One aspect of the regular search algorithm that seems of increasing importance to blog search is authority; page rank, or what ever you want to call it. Simply, ensuring that blog search fosters the inherent premise of a blog by promoting real bloggers.
I LOVE blog search. I can’t stress enough how much I prefer it over regular search for finding great authors and opinion pieces about news, work, tips, and resources – through blogs. I’d rather link from SEO’Brien to other bloggers, endorsing and supporting those passionate about sharing their experience and wisdom, while trying to earn a living online.
Enter blog spam. Or perhaps it should be called Black Hat Blogging? As traditional media companies and spammers have caught on to how blogs effectively optimize content for search engines, automatically ping crawlers, and prominently index in both blog and traditional search results, everyone is turning to the platform as a means of attracting attention. Publications traditionally considered news channels now flood blog search results with editorial and commentary alike; sure, often written by bloggers or transparent reporters (by which I mean that they are clear about the fact that it is a paid reporter blogging… not that reporters are trans… nevermind) but they have one quality that distinguishes them from bloggers – they are all run by media companies with a bottom line more influenced by the dollar than the passion of its author.
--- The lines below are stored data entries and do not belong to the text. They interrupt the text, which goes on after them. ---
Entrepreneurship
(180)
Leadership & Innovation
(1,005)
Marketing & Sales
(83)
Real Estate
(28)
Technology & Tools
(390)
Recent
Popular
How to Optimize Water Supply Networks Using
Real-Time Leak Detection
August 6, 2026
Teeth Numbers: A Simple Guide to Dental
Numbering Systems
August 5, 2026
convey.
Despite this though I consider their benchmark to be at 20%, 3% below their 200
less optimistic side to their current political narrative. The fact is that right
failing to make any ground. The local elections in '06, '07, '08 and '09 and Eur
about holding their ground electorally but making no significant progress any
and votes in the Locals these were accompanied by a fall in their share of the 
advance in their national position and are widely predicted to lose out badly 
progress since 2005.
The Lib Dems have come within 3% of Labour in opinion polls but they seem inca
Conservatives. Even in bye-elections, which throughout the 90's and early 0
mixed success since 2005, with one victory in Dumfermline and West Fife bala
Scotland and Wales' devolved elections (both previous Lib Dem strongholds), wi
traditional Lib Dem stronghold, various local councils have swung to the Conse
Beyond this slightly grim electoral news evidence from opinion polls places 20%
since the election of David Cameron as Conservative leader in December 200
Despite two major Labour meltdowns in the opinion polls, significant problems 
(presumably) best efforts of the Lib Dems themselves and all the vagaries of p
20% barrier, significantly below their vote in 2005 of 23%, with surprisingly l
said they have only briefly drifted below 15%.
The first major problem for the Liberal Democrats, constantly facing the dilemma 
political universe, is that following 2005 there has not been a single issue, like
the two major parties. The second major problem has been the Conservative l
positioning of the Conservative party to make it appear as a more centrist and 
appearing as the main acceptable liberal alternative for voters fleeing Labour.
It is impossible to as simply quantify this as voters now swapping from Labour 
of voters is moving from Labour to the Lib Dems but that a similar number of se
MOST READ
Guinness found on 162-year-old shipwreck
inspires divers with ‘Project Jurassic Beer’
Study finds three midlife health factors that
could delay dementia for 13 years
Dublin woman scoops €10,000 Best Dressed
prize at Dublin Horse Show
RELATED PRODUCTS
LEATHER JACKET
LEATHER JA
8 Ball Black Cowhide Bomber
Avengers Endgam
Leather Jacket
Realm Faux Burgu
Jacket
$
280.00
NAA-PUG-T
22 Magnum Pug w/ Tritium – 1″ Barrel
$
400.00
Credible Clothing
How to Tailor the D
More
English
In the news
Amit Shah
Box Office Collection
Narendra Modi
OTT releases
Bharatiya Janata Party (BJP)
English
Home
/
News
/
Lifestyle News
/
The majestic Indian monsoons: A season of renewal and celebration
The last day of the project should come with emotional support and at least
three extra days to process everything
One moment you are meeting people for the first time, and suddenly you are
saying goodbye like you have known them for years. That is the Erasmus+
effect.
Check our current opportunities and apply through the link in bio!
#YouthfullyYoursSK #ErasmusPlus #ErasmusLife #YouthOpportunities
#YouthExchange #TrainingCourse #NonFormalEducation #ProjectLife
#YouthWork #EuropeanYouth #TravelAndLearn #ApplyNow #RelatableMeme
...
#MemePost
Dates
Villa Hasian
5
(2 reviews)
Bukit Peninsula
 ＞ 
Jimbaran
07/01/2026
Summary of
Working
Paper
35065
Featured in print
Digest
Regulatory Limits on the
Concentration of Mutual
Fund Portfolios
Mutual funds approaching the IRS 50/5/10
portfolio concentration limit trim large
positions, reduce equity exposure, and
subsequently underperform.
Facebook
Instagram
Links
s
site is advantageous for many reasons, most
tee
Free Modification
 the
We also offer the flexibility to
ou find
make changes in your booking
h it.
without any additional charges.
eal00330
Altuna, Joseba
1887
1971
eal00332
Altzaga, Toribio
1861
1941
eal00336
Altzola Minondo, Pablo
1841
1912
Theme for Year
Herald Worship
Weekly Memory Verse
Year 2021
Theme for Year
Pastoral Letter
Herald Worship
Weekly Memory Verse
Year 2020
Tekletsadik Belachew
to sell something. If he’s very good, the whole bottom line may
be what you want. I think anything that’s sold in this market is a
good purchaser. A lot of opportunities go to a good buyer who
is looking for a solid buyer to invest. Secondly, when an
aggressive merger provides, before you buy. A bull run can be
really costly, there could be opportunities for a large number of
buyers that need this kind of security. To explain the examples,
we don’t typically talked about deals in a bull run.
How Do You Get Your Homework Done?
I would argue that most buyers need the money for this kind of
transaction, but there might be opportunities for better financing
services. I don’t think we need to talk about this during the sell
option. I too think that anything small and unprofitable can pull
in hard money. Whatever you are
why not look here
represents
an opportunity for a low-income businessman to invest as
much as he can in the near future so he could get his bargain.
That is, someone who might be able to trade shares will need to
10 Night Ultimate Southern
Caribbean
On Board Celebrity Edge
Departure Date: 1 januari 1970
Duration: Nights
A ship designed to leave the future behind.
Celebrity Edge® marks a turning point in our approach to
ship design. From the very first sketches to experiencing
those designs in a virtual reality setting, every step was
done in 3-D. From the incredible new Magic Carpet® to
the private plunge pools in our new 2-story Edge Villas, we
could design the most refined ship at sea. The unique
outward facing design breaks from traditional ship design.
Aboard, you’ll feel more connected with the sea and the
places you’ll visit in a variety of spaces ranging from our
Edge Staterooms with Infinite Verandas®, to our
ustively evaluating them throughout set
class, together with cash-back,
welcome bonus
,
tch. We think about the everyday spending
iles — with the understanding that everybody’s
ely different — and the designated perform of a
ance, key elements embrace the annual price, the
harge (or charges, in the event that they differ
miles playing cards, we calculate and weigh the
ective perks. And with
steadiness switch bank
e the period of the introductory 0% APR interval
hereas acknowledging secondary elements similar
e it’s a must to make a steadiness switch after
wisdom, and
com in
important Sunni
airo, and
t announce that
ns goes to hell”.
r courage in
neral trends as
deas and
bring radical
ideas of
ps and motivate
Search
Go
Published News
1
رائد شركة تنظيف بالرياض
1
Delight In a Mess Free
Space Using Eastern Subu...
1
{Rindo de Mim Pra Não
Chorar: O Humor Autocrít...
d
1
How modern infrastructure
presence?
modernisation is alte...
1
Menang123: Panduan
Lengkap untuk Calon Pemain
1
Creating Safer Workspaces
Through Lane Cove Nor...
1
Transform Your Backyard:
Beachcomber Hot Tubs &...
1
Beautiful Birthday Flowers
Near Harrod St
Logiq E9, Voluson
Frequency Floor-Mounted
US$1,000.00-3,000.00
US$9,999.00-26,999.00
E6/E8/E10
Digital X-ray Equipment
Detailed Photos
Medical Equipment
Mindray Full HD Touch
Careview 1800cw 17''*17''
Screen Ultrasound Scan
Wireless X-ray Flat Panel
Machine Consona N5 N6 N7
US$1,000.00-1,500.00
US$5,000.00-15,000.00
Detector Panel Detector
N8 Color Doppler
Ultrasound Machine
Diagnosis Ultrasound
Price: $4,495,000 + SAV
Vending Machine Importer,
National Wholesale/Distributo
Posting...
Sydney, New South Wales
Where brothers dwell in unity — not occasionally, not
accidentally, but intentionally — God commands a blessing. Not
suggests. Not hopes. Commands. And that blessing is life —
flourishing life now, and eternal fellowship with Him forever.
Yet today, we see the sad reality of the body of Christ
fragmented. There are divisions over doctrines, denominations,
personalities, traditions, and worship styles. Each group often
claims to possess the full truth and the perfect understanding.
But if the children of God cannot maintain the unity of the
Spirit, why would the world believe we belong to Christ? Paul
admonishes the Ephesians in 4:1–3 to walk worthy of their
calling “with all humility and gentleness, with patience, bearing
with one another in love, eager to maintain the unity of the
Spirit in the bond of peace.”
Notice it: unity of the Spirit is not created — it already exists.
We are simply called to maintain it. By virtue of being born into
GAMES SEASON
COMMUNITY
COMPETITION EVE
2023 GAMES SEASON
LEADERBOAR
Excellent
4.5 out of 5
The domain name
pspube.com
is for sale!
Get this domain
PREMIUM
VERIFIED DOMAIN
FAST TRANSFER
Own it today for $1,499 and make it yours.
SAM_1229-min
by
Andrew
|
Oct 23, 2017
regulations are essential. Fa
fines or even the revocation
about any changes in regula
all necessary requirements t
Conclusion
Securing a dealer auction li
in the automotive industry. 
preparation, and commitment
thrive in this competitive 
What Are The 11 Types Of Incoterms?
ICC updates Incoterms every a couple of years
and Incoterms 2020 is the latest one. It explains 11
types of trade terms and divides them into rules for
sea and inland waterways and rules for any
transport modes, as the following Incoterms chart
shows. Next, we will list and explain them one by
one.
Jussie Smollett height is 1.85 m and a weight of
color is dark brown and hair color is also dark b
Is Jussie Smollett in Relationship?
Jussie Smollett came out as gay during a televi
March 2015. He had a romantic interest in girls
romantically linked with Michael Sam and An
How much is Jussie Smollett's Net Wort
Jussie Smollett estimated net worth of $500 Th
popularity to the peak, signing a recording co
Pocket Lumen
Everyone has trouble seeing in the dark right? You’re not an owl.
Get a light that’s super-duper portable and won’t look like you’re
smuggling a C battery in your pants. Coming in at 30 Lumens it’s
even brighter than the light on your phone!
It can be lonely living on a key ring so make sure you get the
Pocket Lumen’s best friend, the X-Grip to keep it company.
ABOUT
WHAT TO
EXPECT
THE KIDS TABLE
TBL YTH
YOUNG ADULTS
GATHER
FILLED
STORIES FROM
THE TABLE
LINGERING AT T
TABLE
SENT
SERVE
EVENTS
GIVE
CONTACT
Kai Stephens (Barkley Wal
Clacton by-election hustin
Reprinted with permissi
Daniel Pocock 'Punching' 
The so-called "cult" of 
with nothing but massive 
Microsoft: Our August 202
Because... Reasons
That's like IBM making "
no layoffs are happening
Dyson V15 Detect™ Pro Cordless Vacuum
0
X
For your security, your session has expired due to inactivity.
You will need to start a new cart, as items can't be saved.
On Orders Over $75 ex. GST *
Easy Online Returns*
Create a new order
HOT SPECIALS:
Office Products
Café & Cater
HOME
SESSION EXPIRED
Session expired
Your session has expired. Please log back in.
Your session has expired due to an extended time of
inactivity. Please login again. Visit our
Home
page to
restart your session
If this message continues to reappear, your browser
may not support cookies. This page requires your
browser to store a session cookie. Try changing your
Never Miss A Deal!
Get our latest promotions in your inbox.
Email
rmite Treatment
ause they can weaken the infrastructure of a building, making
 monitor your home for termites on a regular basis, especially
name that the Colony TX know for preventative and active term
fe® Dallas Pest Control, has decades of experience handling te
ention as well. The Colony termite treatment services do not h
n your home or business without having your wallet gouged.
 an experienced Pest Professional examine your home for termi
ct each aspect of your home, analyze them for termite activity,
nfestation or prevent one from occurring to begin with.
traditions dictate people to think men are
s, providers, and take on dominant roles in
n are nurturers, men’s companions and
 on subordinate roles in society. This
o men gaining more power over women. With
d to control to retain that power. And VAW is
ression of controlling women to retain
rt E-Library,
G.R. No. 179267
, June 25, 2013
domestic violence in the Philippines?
I want experience driven, not reporting or opinion based, content from my blogs.
Worse? The pure spam
With exponentially increasing regularity that reminds me of the time I drank too much Metamucil, blog search is littered with sites put up only to automatically populate with others’ content, promotional articles that link only to one service or business, or the brief “click here to read more” snippets that link to ebook publishers, seminar hawkers, or just amazon.com’s affiliate program.
Is it too much to ask to make blog search bring me results from genuine bloggers? I’m not asking that you figure out how to prevent promotional blogs and articles; heck, we’re all in it for that reason, just do me the small favor of refining blog search so that I can find my friends, my peers, the professionals who work and sweat for their living and want to offer a few insights and pearls of wisdom from a blog.
Even before the indexing problem is solved, it seems like it couldn’t be that hard to eliminate results where:
– Blog has fewer than 5 posts
– Ratio of linked words to non-linked words is no greater than 1:5 (or whatever value makes sense).
Those two things would eliminate a big slice of spam blogs and promotion-only blogs.
Yes! Cindy! is that so much to ask?! Heck, give us an option to restrict the results as such if they fear slicing the index themselves.
If we consider, and agree, that Twitter is the (or AN) ideal future of search; at least show us that blog search (which I’d consider a step between traditional and real-time search engines) can work.
I feel your pain. The trade show blog which I write for gets comments all the time from legit websites that sell trade show giveaways. The comments are not technically spam, but they are always one or two-liners that start out with “great point” or “nice article!” Then, of course, they have a link back to their website. I think I may put a note on the homepage of my blog about posting only genuine comments.